Les Droits de l’Homme, un si bon business

Par Guy Mettan, Haïti Liberté, édition du 12 au 18 juillet 2023 

Les mauvais comptes du Comité international de la Croix-Rouge (CICR), qui a plus que doublé son chiffre d’affaires en dix ans (à près de trois milliards de francs) pour se retrouver plongé dans un déficit de plusieurs centaines de millions de francs au début de cette année, aura au moins eu l’avantage de montrer que l’humanitaire pouvait être un très bon business. Pour les cadres dirigeants en tout cas. On a ainsi appris que le salaire du président atteignait 437 mille francs par an (sans les frais) et celui du directeur plus de 300 mille. L’Etat de Genève, d’habitude sourcilleux quand il s’agit de la gestion des petites associations, vient de repasser le couvert pour 39 millions de francs sans se demander pourquoi le président du CICR gagnait autant alors que la loi cantonale sur les subventions limite pourtant les honoraires des dirigeants des organisations sans but lucratif. 

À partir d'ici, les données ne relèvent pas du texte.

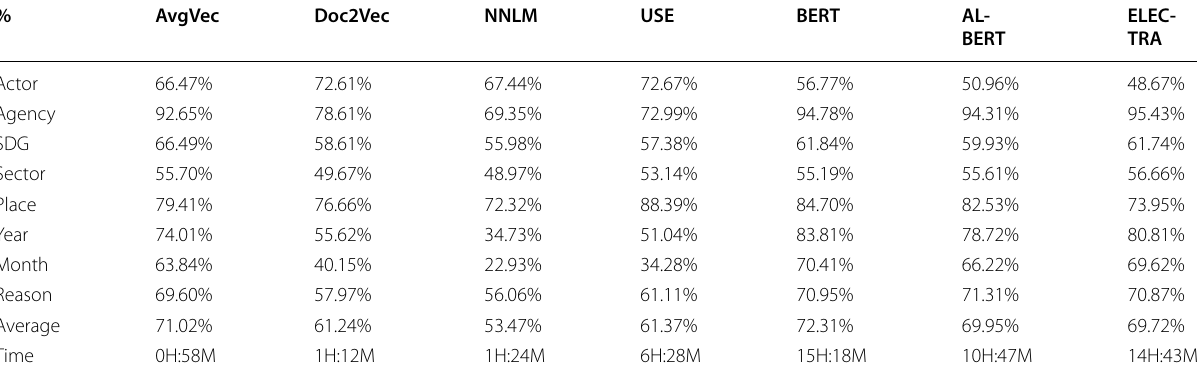
Table 1 Model accuracy using different embedding techniques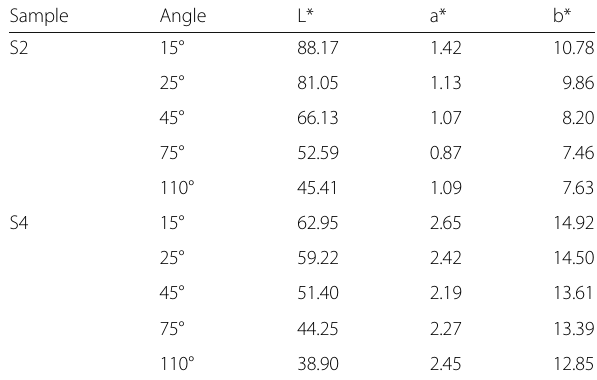
Table 2 The CIE L*a*b* values of Al/MnO 2 composite pigments (S2,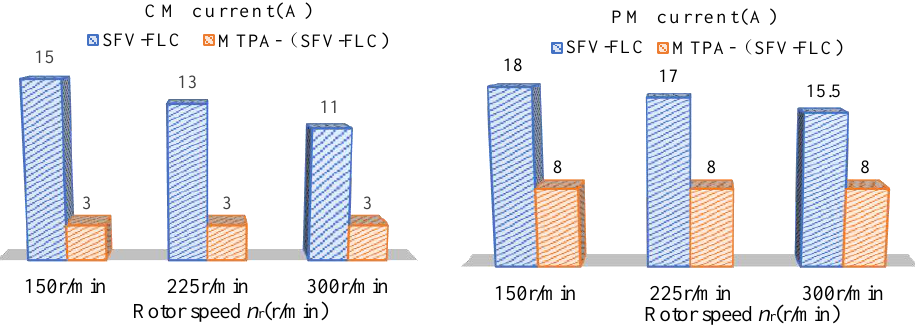
Table 2. Current comparison between the two control methods of MTPA-(SFV-FLC) and (SFV-FLC) when the speed changes.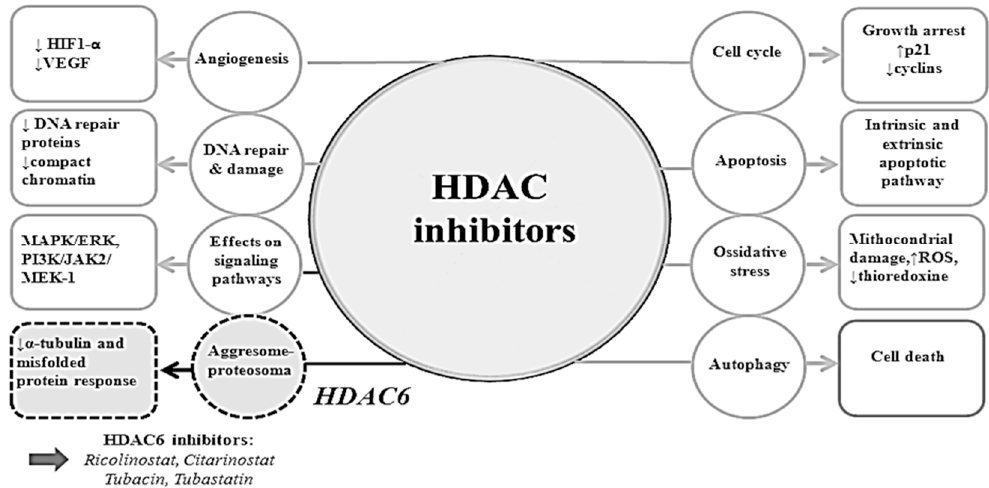
Figure 2. Effects of HDAC inhibitors on tumor cell. Exposure to HDAC inhibitors leads to a wide spectrum of biologic effects, including induction of apoptosis, inhibition of angiogenesis, ossidative stress, effects on signaling pathways, and disruption of the aggresome related to HDAC6 (increases ↑ ; decreases ↓ ) .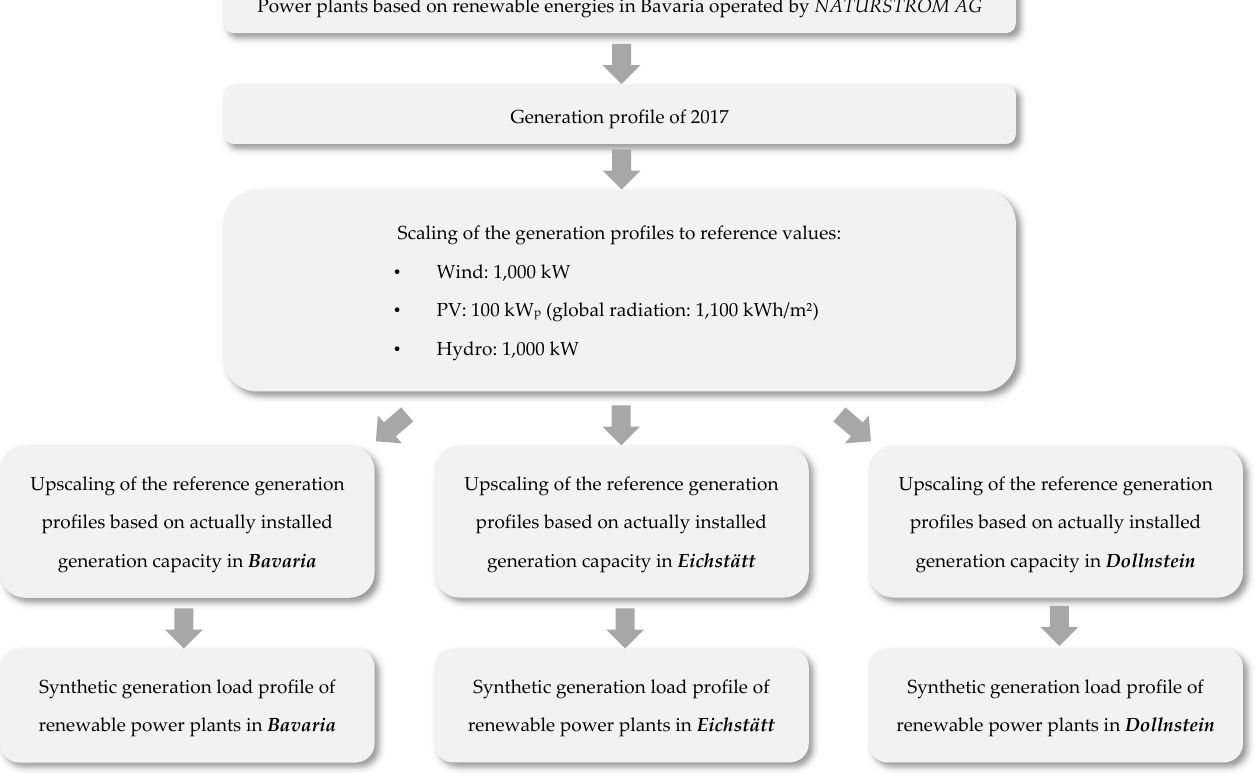
Figure 1. Methodology to develop synthetic generation profiles of renewable power plants based on measurement data of Naturstrom AG .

Mais si les géants de l’humanitaire, la Fondation Gates, WorldVision, Oxfam, Care International, MSF, CICR et autres brassent des milliards, ils ne sont pas les seuls à faire leur beurre dans le non-lucratif. Les organisations de défense des droits de l’Homme font aussi très fort. Certes les revenus y sont moins élevés. Mais celui des plus grandes, tels Amnesty et Human Rights Watch par exemple, se monte tout de même à 300 millions et à 85 millions. Plus surprenant, les salaires y sont encore plus élevés que dans l’humanitaire.Kenneth Roth, patron de HRW pendant 27 ans, gagnait ainsi plus 620 000 dollars au moment de son départ l’an dernier. Et Irene Khan, la patronne d’Amnesty, a été récompensée par une gratification de 533 000 livres lorsqu’elle a quitté son organisation de bien-faisance avant de se refaire une santé comme rapporteure spéciale de l’ONU pour la liberté d’ex-pression. A ce prix, on peut espérer que les victimes des « autocraties » que ces organisations sont censées secourir sont bien défendues. 

Mais est-ce bien sûr? Dans un livre qui vient de sortir aux Etats-Unis (The Human Rights Industry, Clarity Press), l’expert genevois Alfred de Zayas décortique, analyse et met en évidence les compor-tements et, trop souvent, les partis pris et les biais dont ces organisations font preuve en dépit de leur impartialité et de leur indépendance proclamée. De la Cour pénale internationales (budget : 150 millions d’euros) entièrement financée par les pays occidentaux et les membres de l’OTAN, aux officines d’information financées par les services de renseignement et les ministres de la défense (tel le site Bellingcat très prisé par les grands médias européens) en passant par la myriade d’ONG et d’organismes plus ou moins officiels qui gravitent autour des Nations Unies, il brosse un tableau pour le moins contrasté de leurs activités. Nombre d’entre eux se trouvent compromis par leur trop grande proximité avec les bailleurs de fonds, qu’ils soient d’origine gouvernementale ou privée. C’est notamment le cas des plus actives telles que la Fondation Gates, Open Society de George Soros ou la Fondation Oak d’Alan M. Parker. 

Le risque d’instrumentalisation politique de la cause du Bien est partout présent. On ne compte plus le nombre de séminaires consacrés à la philanthropie, celle-ci étant devenue une activité très prisée depuis que les milliardaires ne savent plus que faire de leur argent. Appâtés par le gain, les potentiels bénéficiaires se pressent au portillon. La concurrence fait rage. C’est qui aura le plus gros budget marketing et « plaidoyer » (entendez lobbying) pour séduire les donateurs. On peut s’en féliciter. Ou regretter que trop souvent l’adage « charité bien ordonnée commence par soi-même » soit pris trop à coeur.